THE DATA:
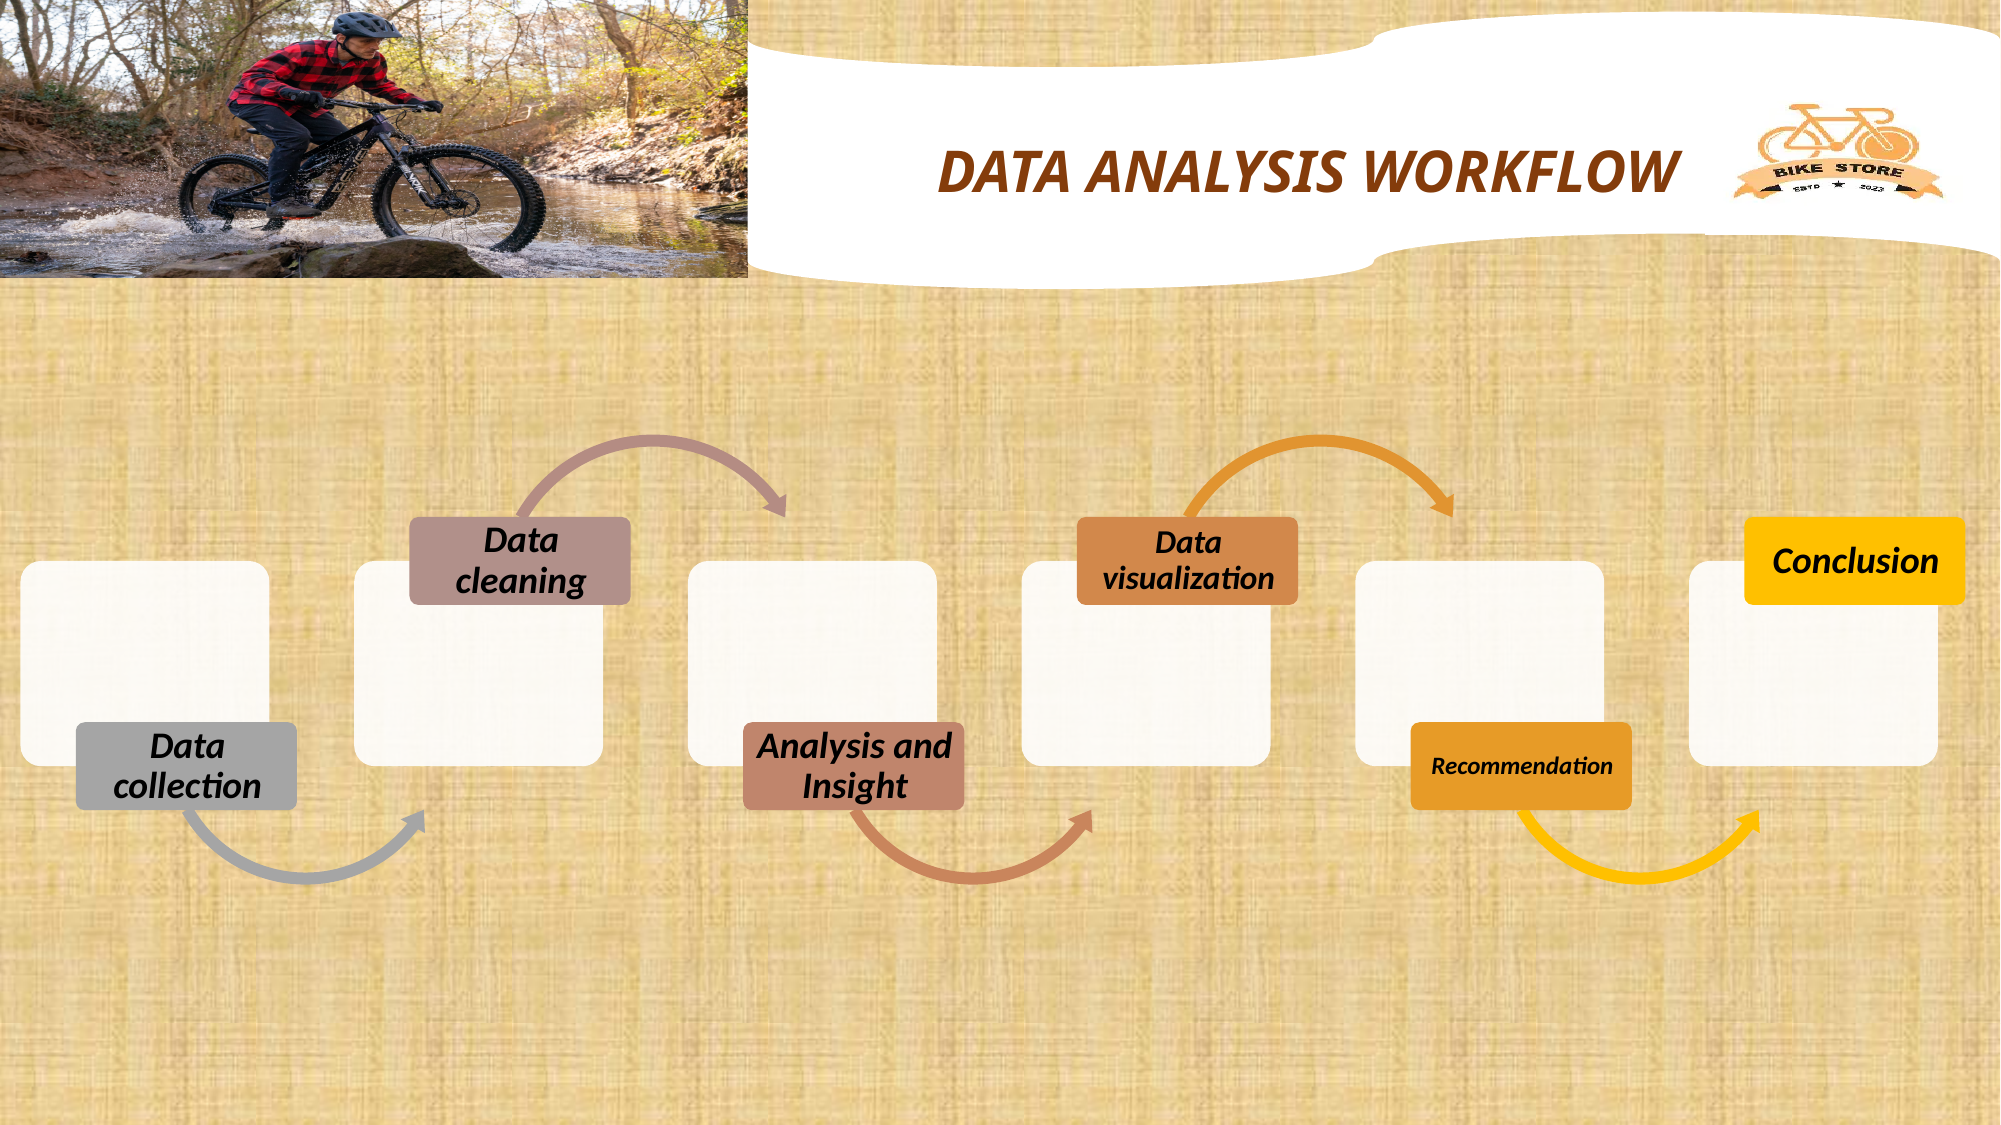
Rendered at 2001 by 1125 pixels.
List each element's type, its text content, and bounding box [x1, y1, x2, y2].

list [19, 306, 1967, 1021]
picture [0, 0, 2001, 1125]
title DATA ANALYSIS WORKFLOW [904, 134, 1711, 213]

PROBLEM TO SOLVE: From the line with "List each element's" to the final line of the listing, write out each line unchanged. Add nothing.

RESULT:
List each element's type, its text content, and bounding box [x1, y1, x2, y2].

list [19, 306, 1967, 1021]
picture [0, 0, 2001, 1125]
title DATA ANALYSIS WORKFLOW [904, 134, 1711, 213]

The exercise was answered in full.